Tech for Good: Brili applies enterprise tech to child psychology

brili

As part of a regular series powered by IBM, BetaKit interviews Canadian tech leaders using innovation for the greater good.


The rapid pace of technological innovation leads to the development of new products and services each year. However, there’s also another kind of innovation that applies new technologies to problems where the current solution is correct in theory, but impossible to implement in practice.

Caring for a child with a learning disability requires the latter kind of innovation.

Inspired by founder Pierre Séguin’s time as a software development team lead, Brili is a system that uses gamification to empower children with learning disabilities.

The app helps children follow a routine and receive a reward for completion, per psychologist-documented best practices. The technology uses IBM Cloud to help provide a real-time tracking dashboard for parents. Brili is currently working to add artificial intelligence (AI)-based algorithms to enhance its existing trend analysis features.

The parent trap

“My goal is for families to enjoy their time together without getting upset, and for kids to have self-confidence in their ability to get through daily life,” said Séguin.

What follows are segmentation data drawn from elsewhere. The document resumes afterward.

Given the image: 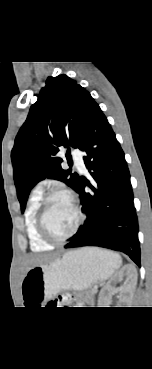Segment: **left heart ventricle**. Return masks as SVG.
<instances>
[{
  "instance_id": "1",
  "label": "left heart ventricle",
  "mask_w": 152,
  "mask_h": 369,
  "mask_svg": "<svg viewBox=\"0 0 152 369\" xmlns=\"http://www.w3.org/2000/svg\"><path fill=\"white\" fill-rule=\"evenodd\" d=\"M46 222L51 233L63 237L71 232L76 223V212L65 196H56L48 204Z\"/></svg>"
}]
</instances>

Child psychology has well-documented processes for working with children that suffer from ADD, ADHD, and other learning disabilities, explained Séguin. Common among them is the requirement for a consistent, easy-to-follow routine. Further, the child needs patience from parents and the ability to self-manage as much as possible.

Brili
The Brili platform

“The process is well-known,” Séguin continued. “The problem arises when the parent is unable to follow best practices.”

Without the right technology, parents often juggle many tools to help their child with a consistent routine: a written list of daily tasks, a timer or other method of staying on track, a reward to encourage good behaviour, and enough patience themselves to outlast the tantrums.

“Some are very lucky to have parents who can invest the time to help them through the day, but the majority of parents are just doing the best they can with limited time and resources,” noted Séguin.

An enterprise-grade solution

The platform that Séguin built to help parents and kids alike uses a gamified, kid-facing dashboard accessed through an iOS or Android app or web browser. Parents set up the routine, but the process is entirely kid-owned.

“Using a cloud-based solution, kids log into the app and receive a prompt for their daily routine,” explained Séguin. “As kids receive guidance from the app and complete activities, they mark it in the app, hopefully before the allotted time for the task runs out. Every second that they save from doing their tasks quickly adds to their free time reward at the end.”

Pierre Séguin originally got the idea for Brili as an agile software product owner.

With the Brili app, the kid is in control. They get the confidence of checking a task as complete, and feel motivated to beat the timer because it means they get a reward, Séguin said. All the while, parents have data in real-time so they can see how their kid is progressing.

If this technology sounds similar to an enterprise task tracker (minus the free time reward at the end), it’s because Séguin originally got the idea for Brili as an agile software product owner.

“I had designed screens in the office that showed all of our projects, how complete they were, and the time remaining to completion,” he said. “I realized that I could leverage this technology for kids.”

Building from its initial cloud-computing model and again taking a hint from the enterprise, Brili has AI integration on its roadmap using IBM Watson.

The company is currently planning a system that uses AI to analyze kid-level data to deliver recommendations and pattern analysis to parents.

“Watson could look into task completion rates, routine patterns, and other factors,” said Séguin. “The plan is to not only help parents paint a full picture of their child’s progress, but also predict the inputs that will lead to the highest success. This could mean a shift in the sequence of tasks, offering more time for a certain type of activity, etc.”

Growth prospects

Brili’s current mission is to remain focused on child health enablement. Once the underlying technology is more predictive, however, Séguin sees a variety of applications for the platform.

“ADHD in particular is very heritable,” he said. “That means if we are helping a kid with ADHD, it’s highly likely that the parent also has ADHD.”

Séguin says the company is looking at how its platform can extend to help adults with things like meeting agenda management, or helping seniors who need to be monitored throughout their daily tasks for health reasons.

“The technology itself has a lot of applications, but we don’t want to spread ourselves too thin,” said Séguin. “We want to dedicate resources to helping children right now, and do that right so kids with learning disabilities gain the confidence they need to succeed.